Location
- Gautam Nagar New Delhi India 28°33′38″N 77°12′51″E﻿ / ﻿28.56056°N 77.21417°E

Information
- Type: Private School
- Motto: Love Your Neighbor as Yourself
- Established: 1979; 47 years ago
- Principal: Fr. Roy D'sa
- Faculty: Full time
- Area: New Delhi
- Colors: Blue and White
- Nickname: "Agnelites"
- Affiliations: Central Board of Secondary Education
- Website: agnel.org

= Fr. Agnel School, New Delhi =

Private school in New Delhi, India

Fr. Agnel School, is a private co-educational English medium school run by the Society of the Missionaries of St. Francis Xavier, Pilar in New Delhi, India. It was established by Fr. Conceicao Rodrigues, an Agnel Ashram priest in 1979. The school is situated in Gautam Nagar, New Delhi.

==History==
The school was established in 1979 in South Extension, New Delhi, and subsequently shifted to its present campus in Gautam Nagar, which was inaugurated on 3 April 1985. It received recognition from Delhi Government on 1 May 1981.

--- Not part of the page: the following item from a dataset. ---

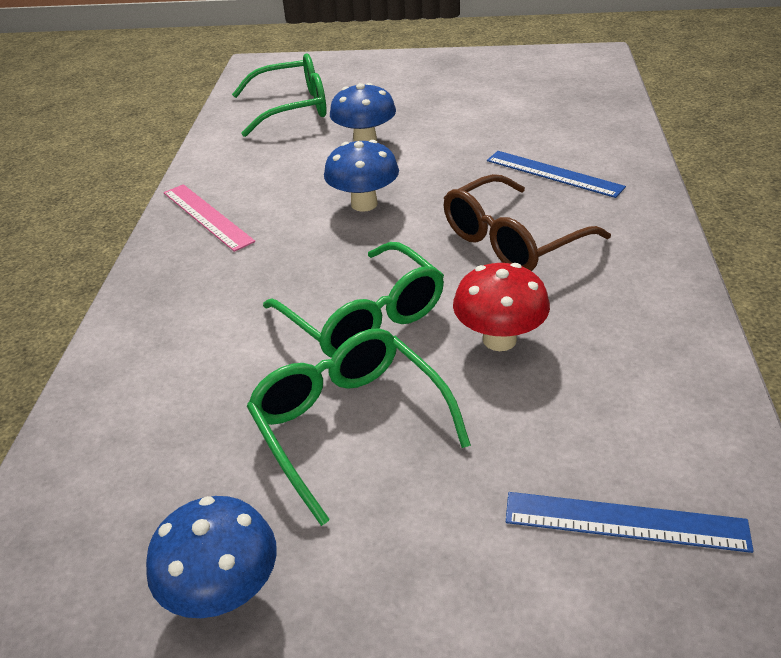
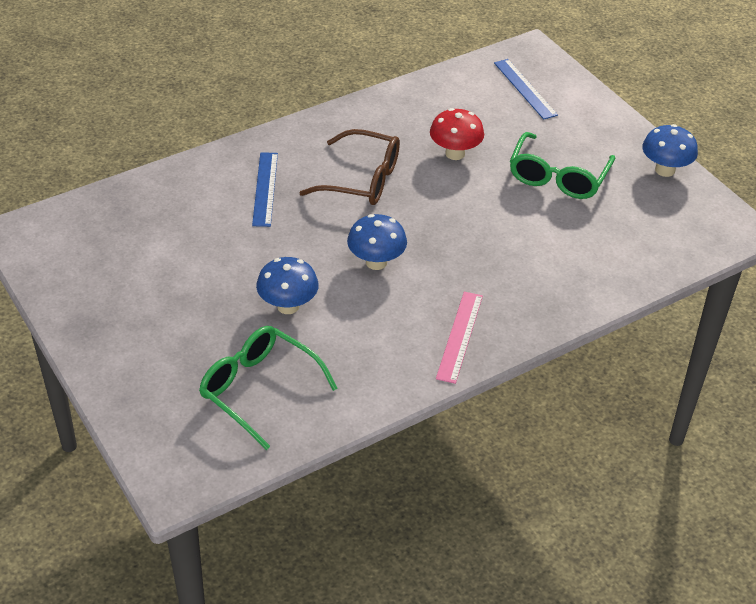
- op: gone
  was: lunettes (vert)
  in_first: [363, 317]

The school is named after Fr. Agnelo de Souza (1869 - 1927), a Roman Catholic priest of the Society of the Missionaries of St. Francis Xavier, Pilar who performed missionary work in Goa.

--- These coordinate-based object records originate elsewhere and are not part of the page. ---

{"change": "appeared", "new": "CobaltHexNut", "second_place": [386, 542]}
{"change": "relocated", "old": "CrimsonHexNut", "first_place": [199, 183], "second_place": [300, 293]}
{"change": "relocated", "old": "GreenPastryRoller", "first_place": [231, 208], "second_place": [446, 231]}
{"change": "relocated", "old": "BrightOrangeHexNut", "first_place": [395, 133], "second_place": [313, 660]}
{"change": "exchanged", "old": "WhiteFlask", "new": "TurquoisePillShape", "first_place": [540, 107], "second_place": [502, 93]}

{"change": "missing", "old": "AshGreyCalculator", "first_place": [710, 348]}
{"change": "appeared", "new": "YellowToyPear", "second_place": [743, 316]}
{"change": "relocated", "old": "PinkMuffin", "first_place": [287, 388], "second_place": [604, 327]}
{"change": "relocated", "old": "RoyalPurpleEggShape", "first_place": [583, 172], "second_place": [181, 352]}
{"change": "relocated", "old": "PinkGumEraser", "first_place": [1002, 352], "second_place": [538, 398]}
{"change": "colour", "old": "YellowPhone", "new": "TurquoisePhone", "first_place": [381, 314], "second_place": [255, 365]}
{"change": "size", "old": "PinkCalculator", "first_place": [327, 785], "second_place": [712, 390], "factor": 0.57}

In 2012, it was rated by the Hindustan Times, as amongst leading schools of South Delhi.

The school also runs drug addiction service.

== Student Parliament ==

The Student Parliament of the school is a democratically structured student body organized to represent and empower students in various functional areas. The structure includes several ministries and a core council, along with the Agnel Darpan editorial board. Over the years, students have held various designations like Minister, Deputy Minister, Secretary, and more depending on the academic year.